• [Exercise details]: In the passage about Senator Warren's opposition to Froman, roughly how many outside advisors does she say have access to sensitive trade information?

• [Document section]:
☆ ☆ ☆ ☆ ☆

Last month, during a hearing in the Senate Finance Committee, Senator Elizabeth Warren questioned the head of the Export-Import Bank about the backdoor financial deregulation that appears to be in the TPP. Last week, she sent a letter to Froman demanding more transparency in the negotiating process. Froman denied the request.
Earlier today, Warren announced that she would oppose Froman's confirmation, referencing his rejection of her calls for greater transparency:
For months, the Trade Representative who negotiates on our behalf has been unwilling to provide any public access to the composite bracketed text relating to the negotiations. The composite bracketed text includes proposed language from the United States and also other countries, and it serves as the focal point for negotiations. The Trade Representative has allowed Members of Congress to access the text, and I appreciate that. But that is no substitute for public transparency.As Warren notes, even the Bush administration provided more transparency in its trade negotiations than the Most Transparent Administration Ever has.
I have heard the argument that transparency would undermine the Trade Representative’s policy to complete the trade agreement because public opposition would be significant. In other words, if people knew what was going on, they would stop it. This argument is exactly backwards. If transparency would lead to widespread public opposition to a trade agreement, then that trade agreement should not be the policy of the United States.
I believe in transparency and democracy, and I think the U.S. Trade Representative should too.
I asked the President’s nominee to be Trade Representative — Michael Froman – three questions: First, would he commit to releasing the composite bracketed text? Or second, if not, would he commit to releasing just a scrubbed version of the bracketed text that made anonymous which country proposed which provision. (Note: Even the Bush Administration put out the scrubbed version during negotiations around the Free Trade Area of the Americas agreement.)
Third, I asked Mr. Froman if he would provide more transparency behind what information is made to the trade office’s outside advisors. Currently, there are about 600 outside advisors that have access to sensitive information, and the roster includes a wide diversity of industry representatives and some labor and NGO representatives too. But there is no transparency around who gets what information and whether they all see the same things, and I think that’s a real problem.
Mr. Froman’s response was clear: No, no, no. He will not commit to make this information available so the public can track what is going on.
I thank Warren--along with Levin, Manchin, and Sanders--for voting against Froman and for transparency and democratic accountability instead. Sanders, in particular, has been the only senator to take a stand from the left against the worst of Obama's nominees like Jacob Lew and John Brennan. We need more like him--and like Warren--in the Senate.

☆ ☆ ☆ ☆ ☆

• [Information]:
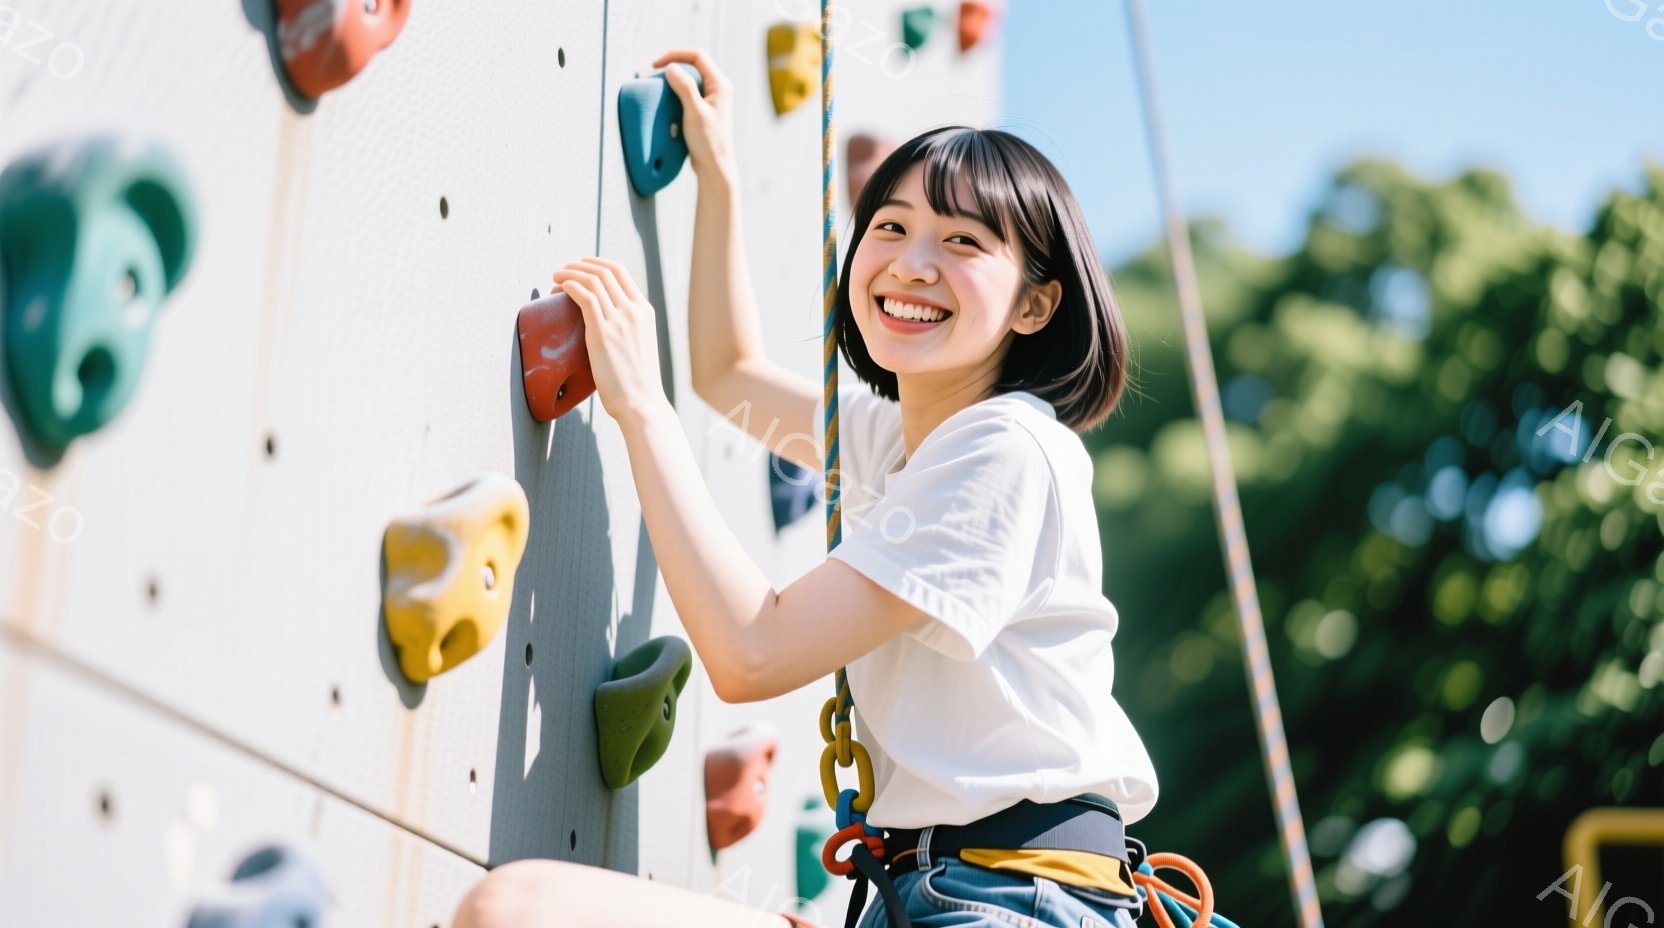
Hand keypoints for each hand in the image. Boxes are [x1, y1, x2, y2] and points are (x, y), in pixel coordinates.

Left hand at [552, 258, 666, 426]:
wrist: (641, 402)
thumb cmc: (636, 383)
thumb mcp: (639, 346)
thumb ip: (628, 331)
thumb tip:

☆ ☆ ☆ ☆ ☆

• [Solution to the exercise]: About 600 outside advisors.